== Data excerpts

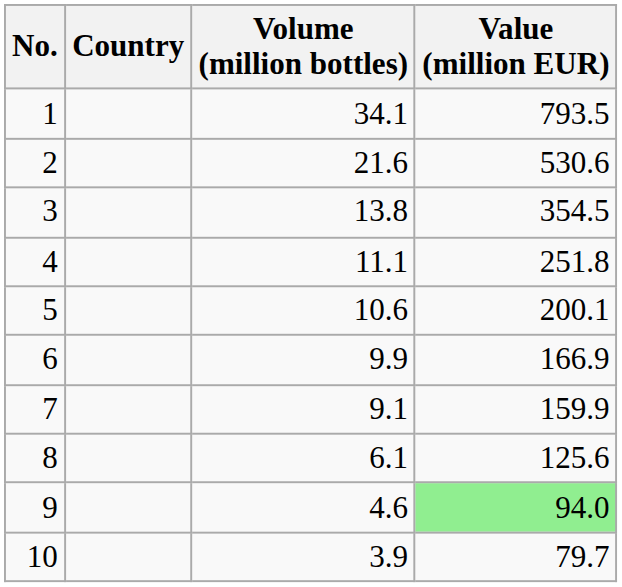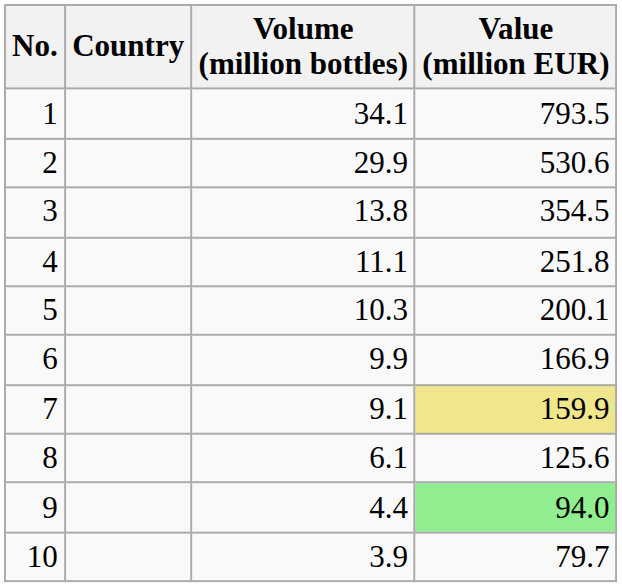2 | Volume (million bottles): 21.6 -> 29.9
5 | Volume (million bottles): 10.6 -> 10.3
7 | Value (million EUR): no background -> khaki background
9 | Volume (million bottles): 4.6 -> 4.4
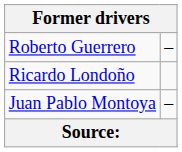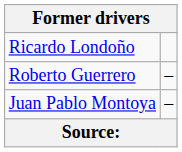rows swapped: Ricardo Londoño <-> Roberto Guerrero
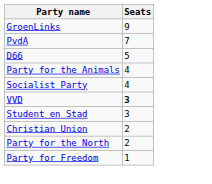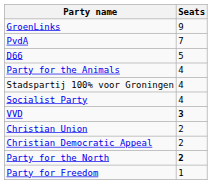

====

** Problem statement **
Write out the data above again with every "Volume" switched to "Quantity" and everything else unchanged, omitting the pictures.

** Complete answer **
2 | Quantity (million bottles): 21.6 -> 29.9
5 | Quantity (million bottles): 10.6 -> 10.3
7 | Value (million EUR): no background -> khaki background
9 | Quantity (million bottles): 4.6 -> 4.4
rows swapped: Ricardo Londoño <-> Roberto Guerrero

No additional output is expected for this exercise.